Unfortunately her promise wasn’t kept, and her behaviour didn’t improve. Even though she knew exactly what was on the line, the instant gratification of kicking her brother and then screaming at me when she was confronted was stronger than her desire to have her party. Needless to say, when she was reminded of the fact that she had indeed just made the choice to cancel her own party she was devastated. She became hysterical. It was a very difficult day to end an already terrible week.
To be honest, I am super disappointed. I really wanted to throw that frigging party!! I had another stellar Pinterest folder filled with other people’s creative ideas ready to be copied. We had all of the activities planned, the favours we crafted together now sit in a pile waiting to be distributed to the guests that will never come. I also feel like an evil witch, and as she called me “the worst mom ever” for taking away something she was looking forward to so much. Is this an unreasonable consequence? Did I overplay my hand? I have no idea. Similarly to most parenting challenges I honestly have no clue what the right thing to do is! I’ll just stick to my guns, and even though I’m tearing up as I write this, I will NOT back down. This will henceforth be known as the year she didn’t have a party. I only pray that a lesson is learned.

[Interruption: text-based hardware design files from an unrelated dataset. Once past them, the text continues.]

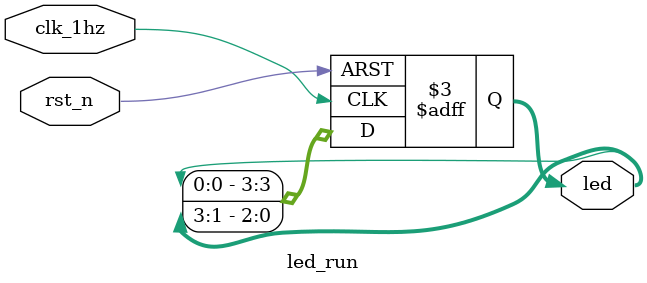
<source format=v>
module led_run(clk_1hz, rst_n, led);

	input clk_1hz;												//输入时钟：1HZ
	input rst_n;												//系统复位：低电平有效

	output reg [3:0] led;									//4个led：低电平点亮
	
	always @ (posedge clk_1hz or negedge rst_n)
	begin
		if(!rst_n)
			begin
				led <= 4'b0111;								//最高位灯点亮
			end
		else
			begin
				led <= {led[0],led[3:1]};					//右移位
			end
	end

//	reg [1:0] state;											//状态寄存器
//
//	`define s0 2'b00											//定参(全局参数)
//	`define s1 2'b01
//	`define s2 2'b10
//	`define s3 2'b11
//	
//	/*******行为建模(时序逻辑)*******/
//	always @ (posedge clk_1hz or negedge rst_n)		//异步复位
//	begin
//		if(!rst_n)												//复位
//			begin
//				state <= `s0;									//状态停在s0
//				led <= 4'b0;									//4个led灯全亮
//			end
//		else														//置位
//			begin
//				case(state)										//状态机结构描述
//					`s0	:	begin
//									led <= 4'b0111;			//最高位灯点亮
//									state <= `s1;				//状态跳转s1
//								end
//								
//					`s1	:	begin
//									led <= 4'b1011;			//次高位灯点亮
//									state <= `s2;				//状态跳转s2
//								end
//								
//					`s2	:	begin
//									led <= 4'b1101;			//次低位灯点亮
//									state <= `s3;				//状态跳转s3
//								end
//								
//					`s3	:	begin
//									led <= 4'b1110;			//最低位灯点亮
//									state <= `s0;				//状态跳转s0
//								end
//					
//					default	:	state <= `s0;				//安全行为（其他情况状态停在s0）
//				endcase
//			end
//	end

endmodule 

</source>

After the tantrum that was filled with screaming, accusations, tears, and snot bubbles (all from her, not me!! I was calm, cool and collected even though on the inside I was trembling and boiling over with emotion)- she spent some time in her room. It was a great opportunity for me to have a little cry myself (because parenting is HARD goddammit!!!), regain my composure and carry on with my previous mundane mom-job of attempting to sew together a costume. After about a half an hour she rejoined the family and although her eyes were puffy and her hair was a disaster, she seemed calm. Calmer than she had been all week.
This catharsis transpired yesterday. After our bedtime snuggles and affirmations, a day filled with Halloween preparations and togetherness, I am relieved to say that there has been no sign of that girl from last week.
I am not naïve. I know we will have many MANY more battles throughout the years, and that this may seem like nothing but a drop in the bucket in comparison to what the teen years (Lord help me) will bring us. I absolutely expect to spend countless nights worrying that I am failing her as a mom, and crying into my pillow asking for someone to just tell me what to do…but I will also know that even though it all seemed completely fruitless at the time, I did my very best to teach her that her actions always have consequences; that she is the only one who can control her actions, and that entitlement will get you nowhere but alone on your birthday.